[Haskell-cafe] IORef vs TVar performance: 6 seconds versus 4 minutes

Mon Dec 29 04:21:39 EST 2008

On Sun, Dec 28, 2008 at 11:08 PM, Evan Laforge <qdunkan at gmail.com> wrote:
> But every STM operation has to modify a transaction log, which seems
> like it should be even more expensive than frobbing a lock bit.  So it
> seems like if the per-operation STM overhead is higher, and blocking
> contention is the same (assuming the lock implementation uses shared
> locks for reads), I don't see how the STM implementation could be
> faster.

Absolutely, although theoretically for lots of repeated operations
your transaction log remains in cache, so it shouldn't be too bad.

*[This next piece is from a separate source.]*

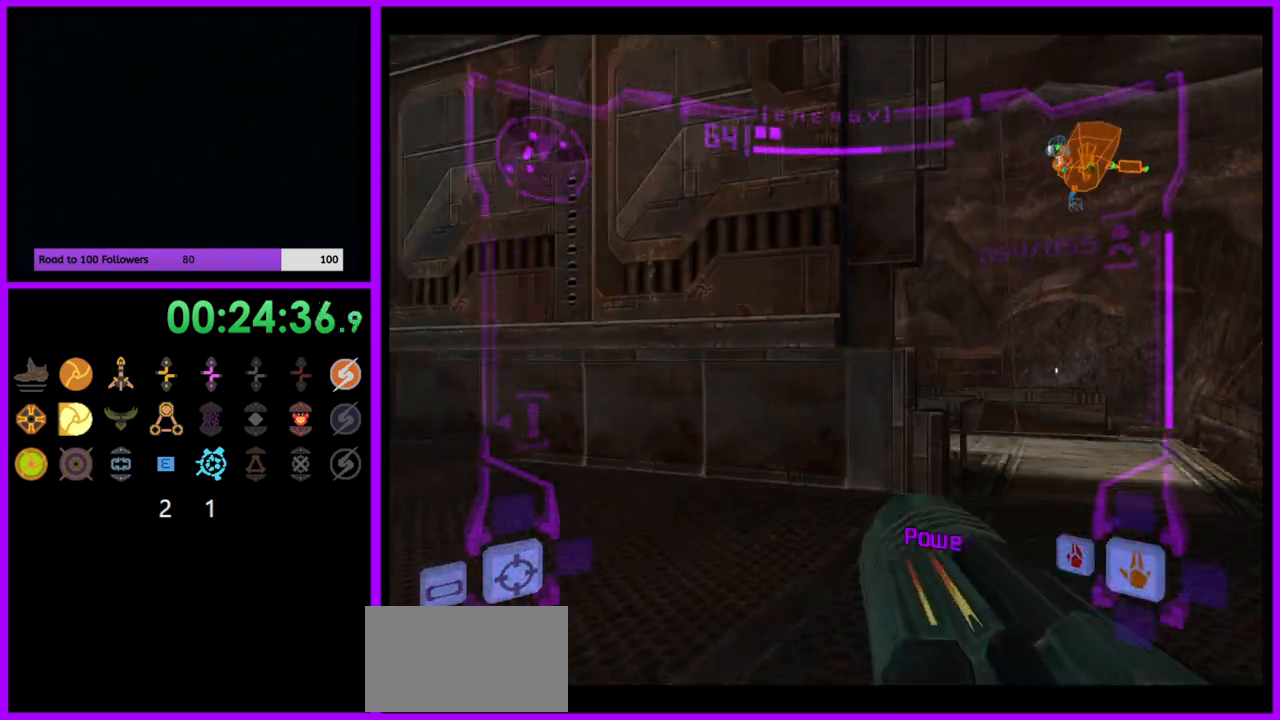
{"buttons": [], "left_stick": "up", "right_stick": "center", "events": [[17, "L1", "down"], [67, "B", "down"], [150, "B", "up"], [283, "L1", "up"], [400, "left_stick", "up"]]}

When I talked to Simon Peyton-Jones at MSR this fall, he talked about
locks being like "the assembly language of concurrency"; STM is then a
high-level language.  You pay some amount in performance to get
abstraction & the ability to write composable programs that remain
correct, a problem that locking hasn't been able to solve despite
decades of research.

It's always possible to decompose the final program down into one that
could be based on locks.  But this is often at the cost of
maintainability; the code becomes one mess of spaghetti locking in
order to maintain whatever invariants need to be maintained to prevent
deadlock and compose code together.

> I'm sure it's all more complicated than this... but where exactly is
> the STM performance coming from in those papers?  Also, they disclaim
> in the testing section that the STM implementation was immature, but
> now parallel GC and perhaps STM doesn't do so much dynamic allocation
> (?), shouldn't the STM numbers be even better?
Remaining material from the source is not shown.